FRANCISCO LIMA NETO
SÃO PAULO, SP (FOLHAPRESS) – O médico Marcos Wesley Silva, que foi demitido depois de prescrever sorvete de chocolate duas vezes por dia e jogo Free Fire diário para um menino de 9 anos que tinha inflamação na garganta e sintomas gripais, foi recontratado.
O caso ganhou repercussão e levantou discussão se o atendimento foi humanizado ou debochado. Além de suscitar a eterna dúvida se alimentos gelados fazem bem ou não para o tratamento de dor de garganta.
O CDC (Centro de Controle e Prevenção de Doenças dos EUA) informa que chupar cubos de gelo, picolés e pastilhas é uma medida para diminuir a dor de garganta. O NHS, serviço de saúde pública do Reino Unido, também fornece uma orientação semelhante.

## Tarefa:
Retome a reportagem sobre o médico recontratado a partir do ponto em que ela termina. Os registros a seguir provêm de outra fonte.

## Registros fornecidos:
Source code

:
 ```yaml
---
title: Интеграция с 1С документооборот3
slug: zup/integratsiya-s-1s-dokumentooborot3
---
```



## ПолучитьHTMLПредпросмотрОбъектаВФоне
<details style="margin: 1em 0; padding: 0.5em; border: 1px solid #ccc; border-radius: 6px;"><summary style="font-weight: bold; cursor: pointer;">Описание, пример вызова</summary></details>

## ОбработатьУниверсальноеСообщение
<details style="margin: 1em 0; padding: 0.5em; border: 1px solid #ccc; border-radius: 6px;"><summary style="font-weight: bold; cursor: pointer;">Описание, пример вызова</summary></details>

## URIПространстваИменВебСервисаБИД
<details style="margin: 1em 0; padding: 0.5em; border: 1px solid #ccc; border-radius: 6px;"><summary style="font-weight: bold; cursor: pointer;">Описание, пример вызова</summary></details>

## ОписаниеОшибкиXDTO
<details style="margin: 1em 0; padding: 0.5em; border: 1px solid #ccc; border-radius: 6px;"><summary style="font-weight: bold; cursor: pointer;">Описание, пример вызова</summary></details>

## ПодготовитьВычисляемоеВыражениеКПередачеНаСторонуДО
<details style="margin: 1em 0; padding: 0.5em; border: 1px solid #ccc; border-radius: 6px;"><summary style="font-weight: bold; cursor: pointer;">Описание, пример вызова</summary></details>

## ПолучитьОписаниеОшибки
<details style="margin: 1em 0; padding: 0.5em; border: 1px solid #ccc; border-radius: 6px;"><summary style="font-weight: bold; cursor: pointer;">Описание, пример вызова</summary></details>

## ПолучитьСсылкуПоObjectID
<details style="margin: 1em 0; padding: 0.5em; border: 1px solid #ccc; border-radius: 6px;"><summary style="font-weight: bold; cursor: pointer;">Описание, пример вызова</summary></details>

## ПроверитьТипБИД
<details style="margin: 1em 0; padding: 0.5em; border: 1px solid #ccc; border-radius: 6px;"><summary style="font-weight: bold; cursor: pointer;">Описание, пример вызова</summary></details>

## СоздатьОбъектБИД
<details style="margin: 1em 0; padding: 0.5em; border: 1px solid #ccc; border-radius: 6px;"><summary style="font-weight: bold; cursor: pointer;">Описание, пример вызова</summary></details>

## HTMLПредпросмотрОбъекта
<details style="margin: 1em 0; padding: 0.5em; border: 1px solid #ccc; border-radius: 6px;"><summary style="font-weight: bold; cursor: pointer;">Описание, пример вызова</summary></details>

## Resposta:
O neurologista atuava na rede pública de Osasco, na Grande São Paulo, por meio de uma OS (Organização Social) que administra a UPA Jardim Conceição. A Folha de S.Paulo não conseguiu contato com o médico.
O atendimento prestado pelo profissional é alvo de uma investigação do Cremesp (Conselho Regional de Medicina do Estado de São Paulo). A recontratação ocorreu nesta quarta-feira (31) por ordem do prefeito Rogério Lins (Podemos), de acordo com a Prefeitura de Osasco. O prefeito viu a atitude do médico como humanizada.
“Na receita há a prescrição de toda a medicação necessária ao paciente. Quando ele coloca o sorvete e o jogo, ele quis humanizar o atendimento”, disse.
A mãe da criança, Priscila da Silva Ramos, 37, afirmou que a prefeitura olhou apenas para a receita e não para o atendimento. “Só levaram em conta a parte da receita, mas não viram a parte que o médico não examinou meu filho, só prescreveu um monte de medicamentos”, afirmou.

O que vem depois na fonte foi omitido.